Before this year my dad, Mark Spence, had worked as a respiratory therapist at Lincoln Hospital for 27 years, and served on the management team since 2012. This career was already no easy task, demanding frequent 12-hour shifts of focus, precision and compassion.
But today’s global pandemic has wreaked havoc on the healthcare community, especially for respiratory therapists. Overnight, everyone’s workloads tripled, and the number of deaths per day skyrocketed.
“As a respiratory therapist, or as any healthcare worker, we look around us and see the amount of people dying, we look around and see the amount of body bags,” he described with a distinctive sense of pain woven through valor. “This has to be one of the most painful experiences for any healthcare worker living today.”
The dramatic shift has taken a huge emotional and physical toll on healthcare workers. On a daily basis, they’re surrounded by panic and death, faced with 12-hour shifts that commonly drone into 14 and 15 hours. On top of this, healthcare professionals are also at increased risk for being seriously impacted by the virus.
My dad says he doesn’t mind working longer hours for such an important cause, and is prepared to be there for additional time if they need him. But the emotional pain is something you can’t prepare for.
“It’s the most disheartening, difficult, emotionally draining and, at times, hopeless thing. Sometimes there’s a level of hopelessness. This is our trauma,” he explained thoughtfully. “I will go to therapy now. A lot of us will.”
Possibly because he senses the devastation and worry in my voice, he shares a more uplifting sentiment: Every couple of hours, he tells me, applause rings over the speakers to honor the recovery of a patient whose initial prospects of being discharged from the hospital seemed unlikely.
“We have a lot of success stories,” he said. He recalls the utter joy in the hospital when one of his coworkers who had a history of asthma recovered from COVID-19 and was able to go home and be reunited with family that she’d believed she would never see again.
“The sad part of this is knowing you’re dying and you will never see your son, your daughter, your brother, your cousin — you’ll be alone,” he offered in regards to the nationwide policy preventing loved ones from visiting COVID-19 patients in hospitals and other healthcare facilities.
Another aspect of the sadness and frustration he faces while working in Lincoln is seeing firsthand that something is being ignored on a wide scale: “It goes back to the sad fact that poor people are always at the disadvantage.”
Lincoln Hospital is located in the South Bronx, which is the poorest congressional district in the entire country and, not coincidentally, is in the borough with the highest rate of COVID-19 deaths.

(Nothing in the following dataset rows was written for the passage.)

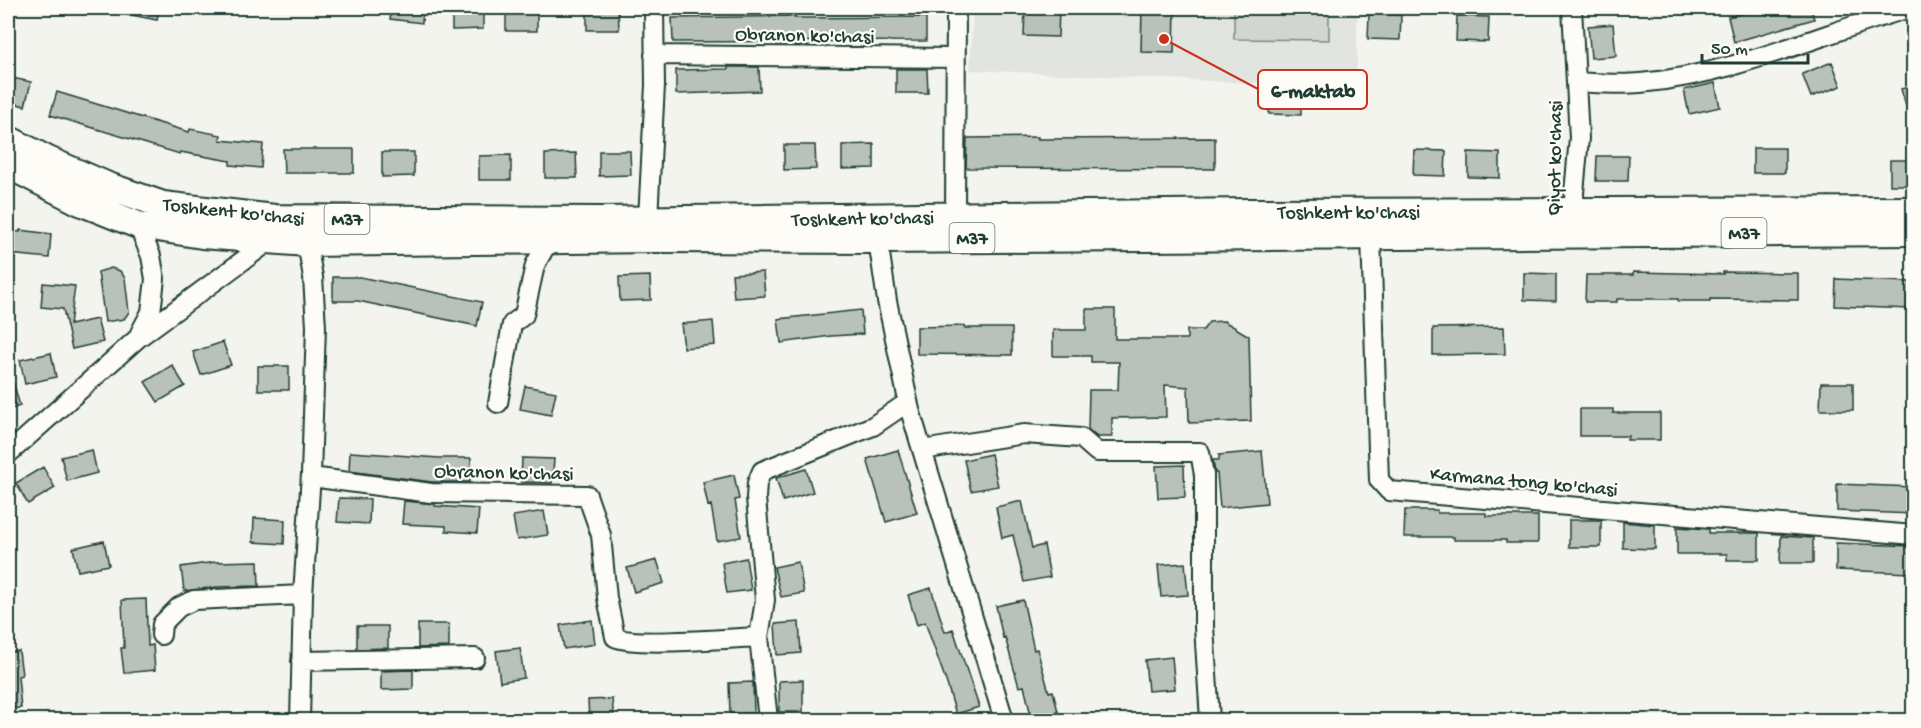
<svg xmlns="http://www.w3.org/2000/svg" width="1921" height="728" font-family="'Gochi Hand',sans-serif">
  <rect width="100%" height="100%" fill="#f4f4ef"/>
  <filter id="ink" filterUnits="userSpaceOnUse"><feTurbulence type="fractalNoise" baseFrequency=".0167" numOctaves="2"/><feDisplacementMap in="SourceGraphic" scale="12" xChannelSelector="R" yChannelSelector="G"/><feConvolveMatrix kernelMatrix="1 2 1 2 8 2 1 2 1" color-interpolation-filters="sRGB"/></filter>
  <g filter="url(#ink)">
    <!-- built -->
    <path fill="#e2e5df" d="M973 8H1357V88L970 70Z"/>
    <!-- green -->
    <path fill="#d1d6d1" stroke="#788a82" stroke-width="1.5" d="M1234 8H1329V40L1234 39Z"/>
    <!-- building -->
    <path fill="#b9c1bb" stroke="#1f3d34" stroke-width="1.5" d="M121 8H159L157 20 121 13Z
      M392 8H423L422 23 390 19Z
      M452 8H483V29L452 30Z
      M506 8H537V31H506Z
      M587 8H618L619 30H587Z
      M1025 8H1059L1058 37 1024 36Z
      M1142 8H1175L1174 53 1141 52Z
      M1766 8H1811L1814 19 1734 42 1728 17Z
      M1369 14 1401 15 1400 40 1368 39Z
      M794 16V18L926 17V41L673 42 672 18Z
      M1457 16 1489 17 1488 42 1456 41Z
      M1613 24 1616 56 1591 58 1588 26Z
      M1832 62 1841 86 1811 97 1802 74Z
      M728 67H759L760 91 676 94V70L728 69Z
      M896 69H927L928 93H896Z
      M8 77 31 82 25 106 8 102Z
      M1715 83 1720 107 1689 114 1684 90Z
      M1914 85V120H1910L1901 89Z
      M1269 89 1301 90V115L1269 114Z
      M57 92 189 132 190 129 221 135 220 140 263 144 261 168 230 165V161L180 152V154L50 115Z
      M1038 137V139L1215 138V169L966 168 967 138Z
      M874 144V168L842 169V145Z
      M784 145H815L816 169 784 170Z
      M1753 148H1785V173H1753Z
      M283 149H354V173H284Z
      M1414 150 1446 151 1445 176 1413 175Z
      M599 151H630L631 175 599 176Z
      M382 152H414V176L382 177Z
      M1468 152 1500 153V178L1468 177Z
      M576 153 577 178H545V154Z
      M511 155V180H479V156Z
      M1597 156H1629L1628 181H1596Z
      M1890 160H1914V185H1890Z
      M20 230 51 234 49 258 8 254V231L20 232Z
      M111 268 120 271 125 278 129 312 124 319 105 322 98 272Z
      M763 272 765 296 734 298 732 274Z
      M1633 272 1723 274V272L1798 273V300L1710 299V301H1678V299H1617V302H1585L1586 275H1633Z
      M1524 273 1556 274V301L1524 300Z
      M650 276 651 300 620 301 619 277Z
      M333 277H360L482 302 477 326 358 301H333Z
      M1836 279 1910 282V309L1835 306Z
      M43 283 75 286 70 325 97 319 103 342 72 349 63 309 41 307Z
      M1086 309H1115V339H1187V330H1203L1209 322 1224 321 1249 336 1251 421 1189 423 1188 387 1165 385 1166 417 1112 418V437H1097L1088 429 1089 390H1118L1119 362H1091V356H1053V330H1086Z
      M861 310 863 334 831 336 781 343 778 319Z
      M713 321 715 345 684 348 681 324Z
      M965 326V328H1012V355L917 354V327Z
      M1504 327 1505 354 1433 355V328Z
      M223 342 231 365 201 375 193 352Z
      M51 353 56 377 25 384 20 360Z
      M172 365 185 386 158 402 145 382Z
      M258 366H289V390H258Z
      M11 374 20 406 8 410V375Z
      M1821 383H1853V410H1820Z
      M525 386 556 392 551 415 520 409Z
      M1580 409H1613V413H1660V440H1627L1628 436H1580Z
      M92 450 97 473 67 481 61 457Z
      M898 450 917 513 886 522 867 459Z
      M1262 451 1267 503 1220 508 1217 473H1215L1213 460H1219V455Z
      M350 452 440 458H471L470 482H432L349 471Z
      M991 454 998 486 971 491 964 460Z
      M522 458 554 459 552 483 521 482Z
      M1184 465 1185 497 1158 498 1156 466Z
      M43 467 55 488 28 504 16 483Z
      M806 469 813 492 783 501 776 478Z
      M734 475 739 499 735 500 741 537 717 541 711 505 708 506 703 482Z
      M1837 484 1914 487V514L1837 511Z
      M339 498 370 499 369 524 337 522Z
      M404 501 435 504V506L479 509 477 533 446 531V526L402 524Z
      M1022 501 1032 548 1044 545 1050 577 1024 582 1013 535 1002 538 996 507Z
      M1405 510H1437V513H1486V516H1538V543H1506V540H1454V537H1404Z
      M544 511 548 535 517 540 513 516Z
      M254 518 285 520 284 544 253 542Z
      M1569 520H1601V547H1569Z
      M1623 522 1655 525V549L1623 548Z
      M1677 527 1709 529V533H1759V560H1727V554H1677Z
      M1781 536 1813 538V563H1780Z
      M104 541 109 565 78 571 73 548Z
      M1836 543 1913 546 1912 573 1836 570Z
      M746 558 751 590 727 593 722 563Z
      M657 560 664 583 634 592 627 568Z
      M258 561 259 586 217 587 184 591 181 567 215 562Z
      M798 562 804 593 781 597 774 567Z
      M1185 563 1188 595 1161 597 1158 565Z
      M931 588 945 632 953 629 979 707 956 714 947 684 925 622 917 625 908 595Z
      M146 599 148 646 153 645 155 670 124 673 121 648H124L122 600Z
      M1023 600 1034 650 1037 649 1049 692 1053 691 1060 720H1032L1024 686 1019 687 1005 637 1003 638 996 606Z
      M592 620 595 644 564 649 560 625Z
      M799 622 801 653 777 655 775 624Z
      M418 624H449V647L418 648Z
      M357 626H388V648L357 649Z
      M520 648 524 678 500 682 496 651Z
      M19 651 22 675 18 676 21 708 8 709V653Z
      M1172 657 1175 689 1148 691 1145 660Z
      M413 670V689L381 690V671Z
      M803 680V712H779V681Z
      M753 682 754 713 730 714 729 683Z
      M612 699 614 720H589L588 700Z"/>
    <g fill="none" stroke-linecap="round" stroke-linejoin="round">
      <defs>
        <path id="minor" d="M1572 8 1579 138 1574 193 1575 221
          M654 55 955 58
          M1576 82C1597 83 1619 85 1640 83 1733 75 1820 34 1909 8
          M955 215 956 8
          M648 219 655 85 654 8
          M138 225 151 256 155 279 151 312 140 333
          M1371 236 1379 480 1389 491 1914 535
          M878 240 887 301 910 410 1004 720
          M498 403 512 324 524 315 535 265 548 242
          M922 450 1024 434 1081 438 1097 452H1200L1204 475V627L1210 720
          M8 454 138 338 268 242
          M311 477 431 493 587 495 601 535 607 598 615 637C632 647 733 638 759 637
          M161 635 162 624 179 607 194 600 303 595
          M301 661 475 658
          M300 720 303 595 311 474 316 327 313 277 307 243
          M768 720 759 637 765 600 756 498 757 483 762 471 873 426 908 402"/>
        <path id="highway" d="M8 139 48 160 108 186 163 205 275 218 602 220 1247 212 1914 210
          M8 165 80 202 138 225 202 235 307 243 659 239 878 240 1914 232"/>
      </defs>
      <!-- minor casing -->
      <use href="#minor" stroke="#1f3d34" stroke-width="22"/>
      <!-- highway casing -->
      <use href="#highway" stroke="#1f3d34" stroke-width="30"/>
      <!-- minor -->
      <use href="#minor" stroke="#fdfcf7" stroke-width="18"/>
      <!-- highway -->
      <use href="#highway" stroke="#fdfcf7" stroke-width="26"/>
    </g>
  </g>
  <g text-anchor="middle" stroke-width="4.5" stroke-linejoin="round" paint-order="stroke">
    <!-- shield labels -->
    <g fill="#fdfcf7" stroke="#62766e" stroke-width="1.5">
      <rect x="324.5" y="204" width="45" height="30" rx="4.5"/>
      <rect x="1721.5" y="218" width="45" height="30" rx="4.5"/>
      <rect x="949.5" y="223" width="45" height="30" rx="4.5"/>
    </g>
    <g font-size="18" font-weight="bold" fill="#1f3d34">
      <text x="347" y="225">M37</text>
      <text x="1744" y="239">M37</text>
      <text x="972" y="244">M37</text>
    </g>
    <!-- street labels -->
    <g font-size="20" fill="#1f3d34" stroke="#fdfcf7">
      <text transform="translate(805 34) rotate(1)" y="7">Obranon ko'chasi</text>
      <text transform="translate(1553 158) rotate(-89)" y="7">Qiyot ko'chasi</text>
      <text transform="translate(234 210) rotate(6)" y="7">Toshkent ko'chasi</text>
      <text x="1349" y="218">Toshkent ko'chasi</text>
      <text transform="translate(863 217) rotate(-1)" y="7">Toshkent ko'chasi</text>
      <text transform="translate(504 471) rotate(1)" y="7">Obranon ko'chasi</text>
      <text transform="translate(1524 480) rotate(5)" y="7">Karmana tong ko'chasi</text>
    </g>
  </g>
  <!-- callouts -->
  <path fill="none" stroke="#c8321e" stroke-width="2" d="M1164 39L1258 89"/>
  <circle fill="#c8321e" stroke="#fdfcf7" stroke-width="2" cx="1164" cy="39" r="6"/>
  <rect fill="#fdfcf7" stroke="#c8321e" stroke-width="2" x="1258" y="70" width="109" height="39" rx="6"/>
  <g font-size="21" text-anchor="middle" font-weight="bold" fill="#1f3d34">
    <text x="1313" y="97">6-maktab</text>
  </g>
  <!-- margin -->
  <rect width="1921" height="728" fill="none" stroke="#fdfcf7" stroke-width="30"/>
  <rect x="15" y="15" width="1891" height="698" fill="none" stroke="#1f3d34" stroke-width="2" filter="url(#ink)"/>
  <!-- scale -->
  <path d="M1702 54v9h106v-9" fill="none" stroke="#1f3d34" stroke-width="3"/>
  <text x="1711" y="54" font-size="18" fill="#1f3d34" stroke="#fdfcf7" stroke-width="4.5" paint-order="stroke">50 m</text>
</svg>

“No matter how you cut it, it always ends up being the voiceless, the impoverished, the disenfranchised people who will suffer more, and the COVID-19 virus is no different. It’s straight-up socioeconomics,” he said.
For example, the barrage of fast-food restaurants and liquor stores in low-income neighborhoods primarily sell products that exacerbate conditions like diabetes and liver failure, respectively. These are both conditions found to cause a higher risk of more severe COVID-19 complications.
An even more blatant sign that the Bronx would experience so many fatalities is that those with asthma are at high risk for complications from COVID-19, impacting many Bronx residents. The borough has the highest incidence rates of asthma in the country, with hospitalizations for asthma in the borough rising 21% above the national average.
For those who know my dad, it’s no surprise that he would be especially wary of the social justice implications of the virus, as well as ignited with inspiration to help the communities it would impact the most. He has taught me since I was young that my focus in activism should begin with healing my own communities and heritage, especially because we have so much to get done. The Bronx was once my family’s home and in my dad’s heart, it’ll always be a place that we are obliged to serve.
In fact, he feels that working exactly where he is right now is what he was meant to do.
“It’s frightening, it’s scary, but you do it because it’s your calling,” he reflected. “This is my calling, so it comes natural to me, and I wouldn’t want to be doing anything else right now.”
It’s terrifying to see a man I love so greatly — who taught me everything I know about leadership, courage and integrity — head into such a gruesome environment every single day. But watching him do so fearlessly, yet with such arduous passion, exemplifies everything he’s ever taught me.